Mrs. Margaret King Stanley
Her Dedication and Vision Transformed the Arts Community
Mrs. Stanley’s efforts in the arts have made San Antonio a better place to live. Today, there are young people in arts careers as diverse as dance, music and the visual arts, all inspired by Margaret.
Margaret King Stanley’s work over the past 35 years has brought the arts to San Antonio and helped to sustain it. Without her dedication and vision, San Antonio would not have enjoyed many of the world’s great artists. As a guiding force for the arts, Margaret has influenced and mentored every arts organization in the city including the San Antonio Symphony, Carver Center, Danza Hispana and Dance Umbrella.
Margaret’s first volunteer job was as a 21-year old Junior League of San Antonio Provisional, working at the Witte Museum. In 1952, she was the only member of her provisional class to work professionally. She managed to complete volunteer work on the weekends while teaching school during the week. Margaret’s career as a teacher lasted ten years and took her from the elementary grade level to Trinity University teaching classics and English literature to students only a few years younger than she.
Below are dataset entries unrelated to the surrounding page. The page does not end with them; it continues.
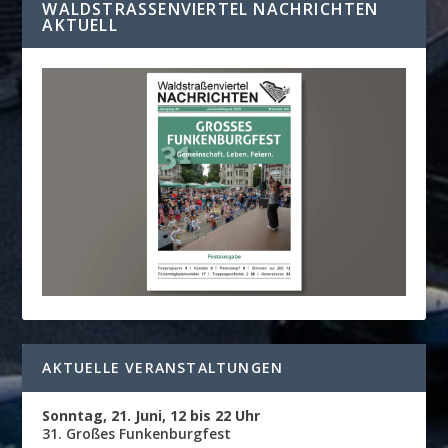
WALDSTRASSENVIERTEL NACHRICHTEN A
KTUELL
AKTUELLE VERANSTALTUNGEN
Sonntag, 21. Juni, 12 bis 22 Uhr
31. Großes Funkenburgfest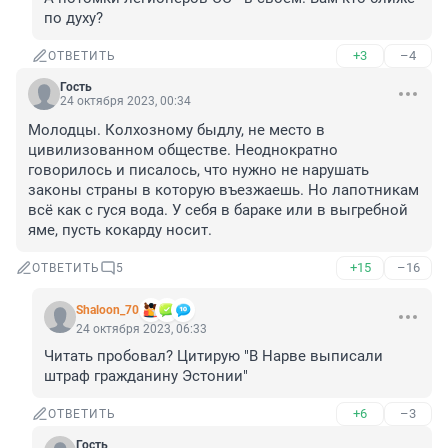
по духу?
+3
–4
ОТВЕТИТЬ
Гость
24 октября 2023, 00:34
Молодцы. Колхозному быдлу, не место в 
цивилизованном обществе. Неоднократно 
говорилось и писалось, что нужно не нарушать 
законы страны в которую въезжаешь. Но лапотникам 
всё как с гуся вода. У себя в бараке или в выгребной 
яме, пусть кокарду носит.
+15
–16
ОТВЕТИТЬ
5
Shaloon_70
24 октября 2023, 06:33
Читать пробовал? Цитирую "В Нарве выписали 
штраф гражданину Эстонии"
+6
–3
ОТВЕТИТЬ
Гость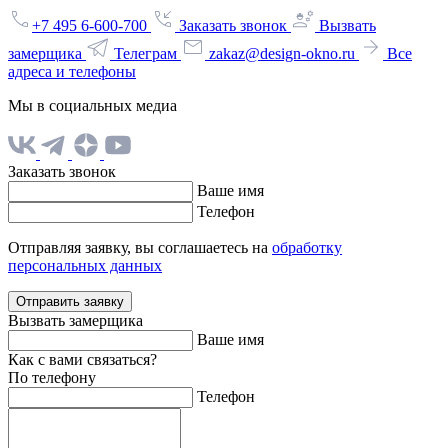
+7 495 6-600-700
Заказать звонок
Вызвать
замерщика
Телеграм
zakaz@design-okno.ru
Все
адреса и телефоны
Мы в социальных медиа
Заказать звонок
Ваше имя
Телефон
Отправляя заявку, вы соглашаетесь на
обработку
персональных данных
Отправить заявку
Вызвать замерщика
Ваше имя
Как с вами связаться?
По телефону
Телефон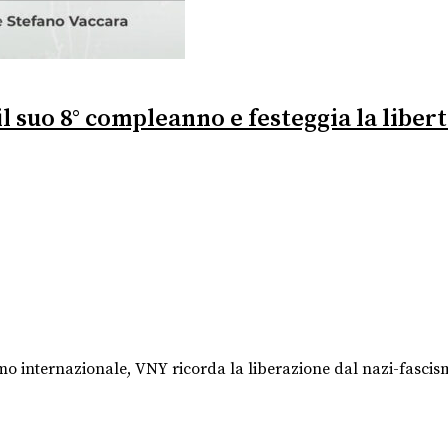
il suo 8° compleanno e festeggia la liber
smo internazionale, VNY ricorda la liberazione dal nazi-fasc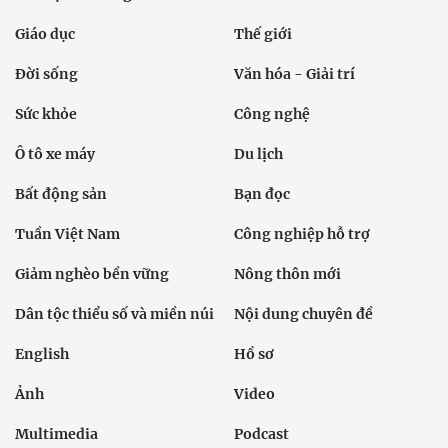
Giáo dục
Thế giới
Đời sống
Văn hóa - Giải trí
Sức khỏe
Công nghệ
Ô tô xe máy
Du lịch
Bất động sản
Bạn đọc
Tuần Việt Nam
Công nghiệp hỗ trợ
Giảm nghèo bền vững
Nông thôn mới
Dân tộc thiểu số và miền núi
Nội dung chuyên đề
English
Hồ sơ
Ảnh
Video
Multimedia
Podcast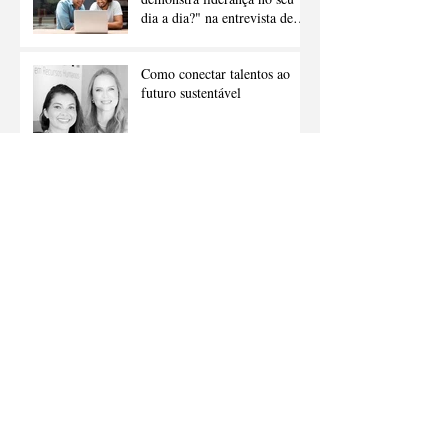
dia a dia?" na entrevista de
emprego
Como conectar talentos ao
futuro sustentável
Inteligência artificial como
catalisador da criatividade
humana
PARCERIA MBRH -
CUPOM DE DESCONTO
PARA O 2º Congresso
Internacional de Gestão
Humanizada
Arquivo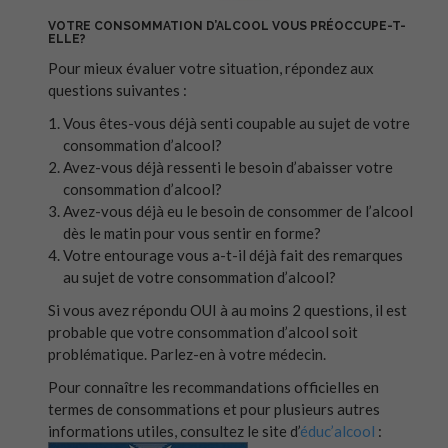
VOTRE CONSOMMATION D’ALCOOL VOUS PRÉOCCUPE-T-
ELLE?
Pour mieux évaluer votre situation, répondez aux
questions suivantes :
Vous êtes-vous déjà senti coupable au sujet de votre
consommation d’alcool?
Avez-vous déjà ressenti le besoin d’abaisser votre
consommation d’alcool?
Avez-vous déjà eu le besoin de consommer de l’alcool
dès le matin pour vous sentir en forme?
Votre entourage vous a-t-il déjà fait des remarques
au sujet de votre consommation d’alcool?
Si vous avez répondu OUI à au moins 2 questions, il est
probable que votre consommation d’alcool soit
problématique. Parlez-en à votre médecin.
Pour connaître les recommandations officielles en
termes de consommations et pour plusieurs autres
informations utiles, consultez le site d’
éduc’alcool
: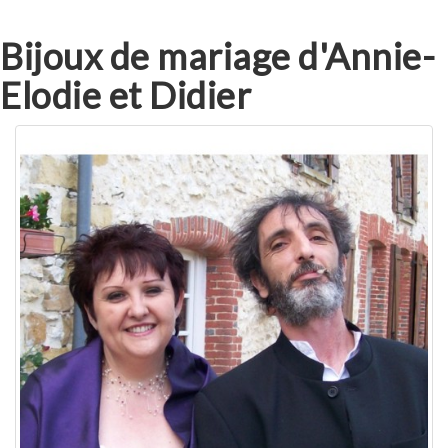
Bijoux de mariage d'Annie-
Elodie et Didier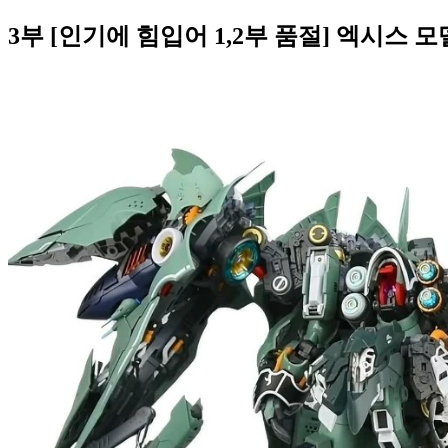
3부 [인기에 힘입어 1,2부 품절] 엑시스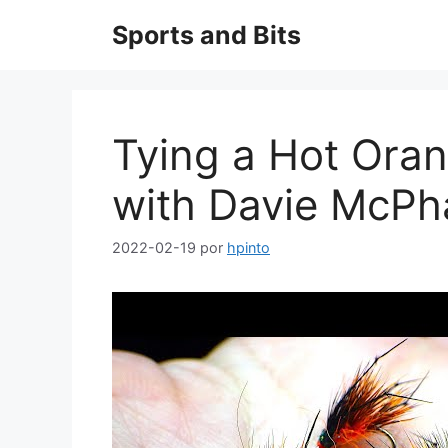
Saltar
Sports and Bits
al
contenido
Tying a Hot Or
with Davie McPha
2022-02-19
por
hpinto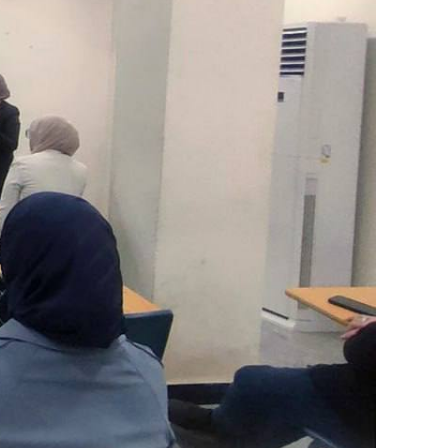
Image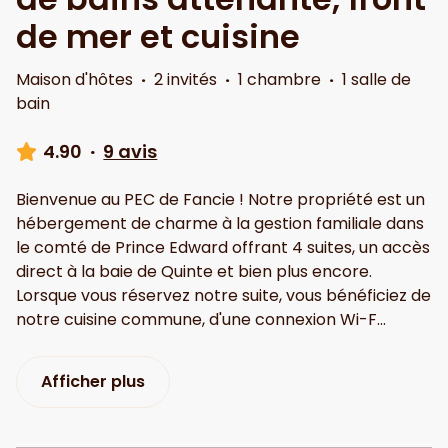
de mer et cuisine
Maison d'hôtes
·
2 invités
·
1 chambre
·
1 salle de
bain
4.90
·
9 avis
Bienvenue au PEC de Fancie ! Notre propriété est un
hébergement de charme à la gestion familiale dans
le comté de Prince Edward offrant 4 suites, un accès
direct à la baie de Quinte et bien plus encore.
Lorsque vous réservez notre suite, vous bénéficiez de
notre cuisine commune, d'une connexion Wi-F
...
Afficher plus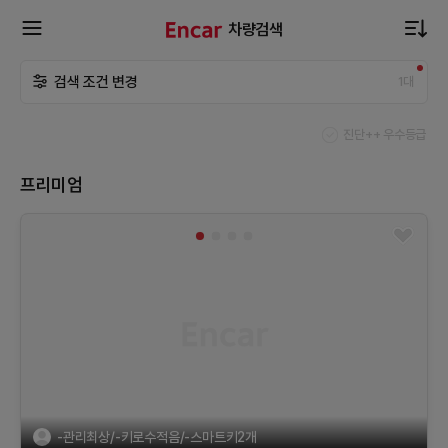
차량검색
확
검색 조건 변경
1
대
장
진단++ 우수등급
메
프리미엄
뉴
열
기
-관리최상/-키로수적음/-스마트키2개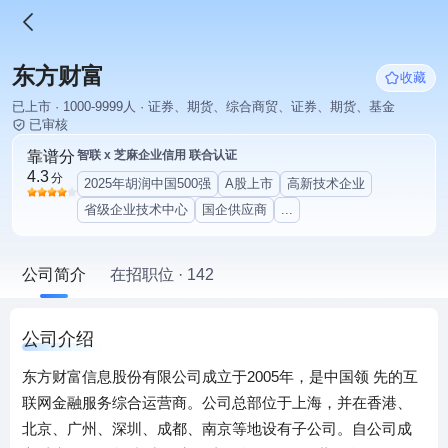
东方财富
收藏
已上市 · 1000-9999人 · 证券、期货、综合商贸、证券、期货、基金
已审核
靠谱分
智联 x 芝麻企业信用 联合认证
4.3
分
2025年胡润中国500强
A股上市
高新技术企业
省级企业技术中心
国企供应商
...
公司简介
在招职位 · 142
公司介绍
东方财富信息股份有限公司成立于2005年，是中国领 先的互
联网金融服务综合运营商。公司总部位于上海，并在香港、
北京、广州、深圳、成都、南京等地设有子公司。自公司成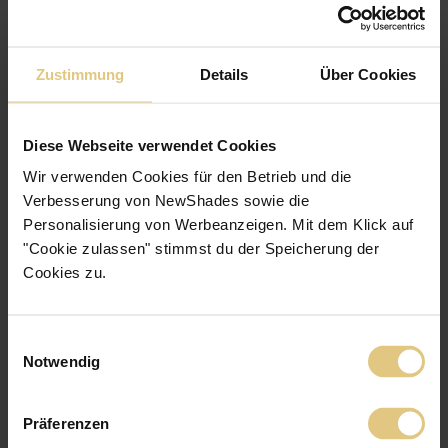
Zustimmung
Details
Über Cookies
Diese Webseite verwendet Cookies
Wir verwenden Cookies für den Betrieb und die
Verbesserung von NewShades sowie die
Personalisierung von Werbeanzeigen. Mit dem Klick auf
Alu-Jalousie Gebürstet 50
ab
CHF 211
"Cookie zulassen" stimmst du der Speicherung der
Jetzt zum Produkt
Cookies zu.
Edle, gebürstete Oberfläche
Lamellenbreite: 50mm
Einwilligungsauswahl
Notwendig
Präferenzen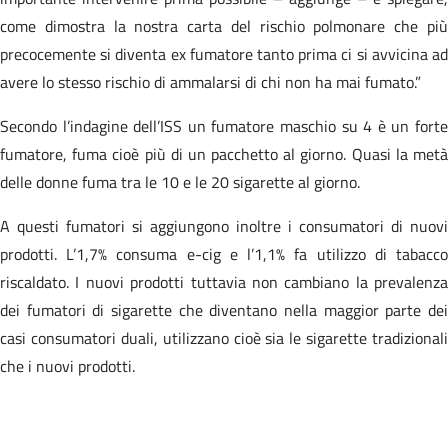
come dimostra la nostra carta del rischio polmonare che più
precocemente si diventa ex fumatore tanto prima ci si avvicina ad
avere lo stesso rischio di ammalarsi di chi non ha mai fumato.”
Secondo l’indagine dell’ISS un fumatore maschio su 4 è un forte
fumatore, fuma cioè più di un pacchetto al giorno. Quasi la metà
delle donne fuma tra le 10 e le 20 sigarette al giorno.
A questi fumatori si aggiungono inoltre i consumatori di nuovi
prodotti. L’1,7% consuma e-cig e l’1,1% fa utilizzo di tabacco
riscaldato. I nuovi prodotti tuttavia non cambiano la prevalenza
dei fumatori di sigarette che diventano nella maggior parte dei
casi consumatori duali, utilizzano cioè sia le sigarette tradizionali
che i nuovi prodotti.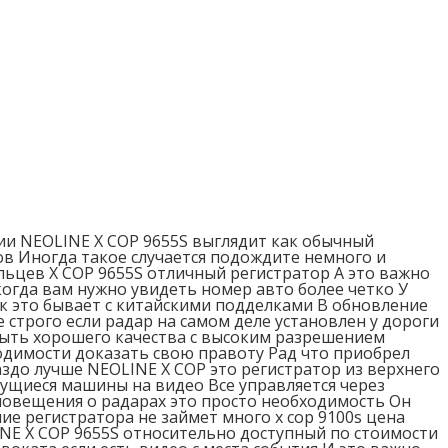
ии NEOLINE X COP 9655S выглядит как обычный
в Иногда такое случается подождите немного и
льцев X COP 9655S отличный регистратор А это важно
когда вам нужно увидеть номер авто более четко У
ак это бывает с китайскими подделками В обновление
строго если радар на самом деле установлен у дороги
быть хорошего качества с высоким разрешением
одимости доказать свою правоту Рад что приобрел
аздо лучше NEOLINE X COP это регистратор из верхнего
ущиеся машины на видео Все управляется через
повещения о радарах это просто необходимость Он
ие регистратора не займет много x cop 9100s цена
NE X COP 9655S относительно доступный по стоимости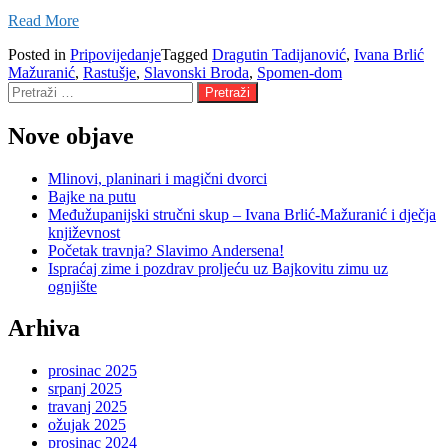
Read More
Posted in
Pripovijedanje
Tagged
Dragutin Tadijanović
,
Ivana Brlić
Mažuranić
,
Rastušje
,
Slavonski Broda
,
Spomen-dom
Pretraži:
Nove objave
Mlinovi, planinari i magični dvorci
Bajke na putu
Međužupanijski stručni skup – Ivana Brlić-Mažuranić i dječja
književnost
Početak travnja? Slavimo Andersena!
Ispraćaj zime i pozdrav proljeću uz Bajkovitu zimu uz
ognjište
Arhiva
prosinac 2025
srpanj 2025
travanj 2025
ožujak 2025
prosinac 2024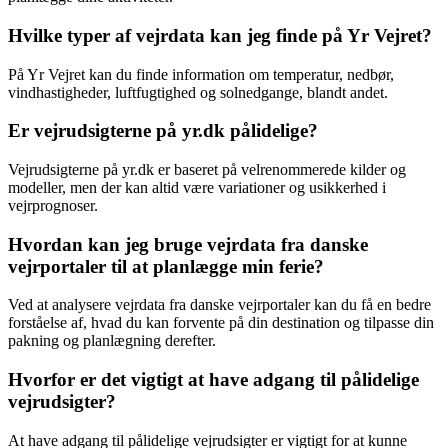
Hvilke typer af vejrdata kan jeg finde på Yr Vejret?
På Yr Vejret kan du finde information om temperatur, nedbør,
vindhastigheder, luftfugtighed og solnedgange, blandt andet.
Er vejrudsigterne på yr.dk pålidelige?
Vejrudsigterne på yr.dk er baseret på velrenommerede kilder og
modeller, men der kan altid være variationer og usikkerhed i
vejrprognoser.
Hvordan kan jeg bruge vejrdata fra danske
vejrportaler til at planlægge min ferie?
Ved at analysere vejrdata fra danske vejrportaler kan du få en bedre
forståelse af, hvad du kan forvente på din destination og tilpasse din
pakning og planlægning derefter.
Hvorfor er det vigtigt at have adgang til pålidelige
vejrudsigter?
At have adgang til pålidelige vejrudsigter er vigtigt for at kunne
Her second career was as a wholesale manufacturer. She and Harriet Christian began ChrisStan Clothes, designed and manufactured in San Antonio. The ChrisStan line was carried across the state in exclusive boutiques and written up in Woman’s Wear Daily. Many ChriStan styles are now part of the Witte Museum’s permanent clothing collection.
While running ChrisStan, Margaret also served as Mistress of the Robes for the Order of the Alamo in 1969. Margaret’s “Court of Time & Space” is still the only court to focus on the future. The court made such a landmark, that in 1999 the Witte Museum mounted a major retrospective showcasing more than 15 gowns owned by the museum. Margaret was the only mistress to have designed every facet of the presentation without the aid of outside consultants. She researched and wrote the script, selected the music, designed the costumes and created the onstage entertainment. She documented her experience by writing a 50-page manual to help future mistresses.
Margaret continued to serve as a volunteer. She sat on the Boards of the Arts Council of San Antonio (which she began under the auspices of the Junior League in 1950’s), the San Antonio Symphony (where she served a 3-year term as president of the Symphony League) and on numerous other boards.
Margaret began the symphony docent program, which sends volunteers into the schools to teach children about music. She also initiated the Paint to Music Program, which coordinates music and visual arts. Both programs continue today. She also started the annual Symphony Belles presentation. Since its founding 27 years ago, hundreds of young women have been presented as Symphony Belles. This event is still one of the Symphony’s major fundraisers, raising more than $1 million dollars since its inception.
During her Junior League years, Margaret began the Arts Council of San Antonio, of which the City of San Antonio’s Arts & Cultural office is an outgrowth. She also served as the Metropolitan Opera Auditions Chair and expanded the scope of JLSA Gallery to show the work of local and national artists, which generated a profit of over $10,000 for the JLSA. Margaret also won recognition from the association of Junior Leagues for her outstanding design and editing of the Bright Scrawl magazine.
Through her interest in the Symphony and education, she developed the Student Music Fair, which showcased children’s music-related artwork and performances. The Student Music Fair ran for three years at Trinity University and involved every school district in the city.
For 14 years, Margaret served as host for a weekly radio show on Trinity University’s KRTU-FM. The show, “On Stage with Margaret King Stanley” focused on the arts as Margaret interviewed local, national and international music, dance and visual arts celebrities, in addition to people working in the arts.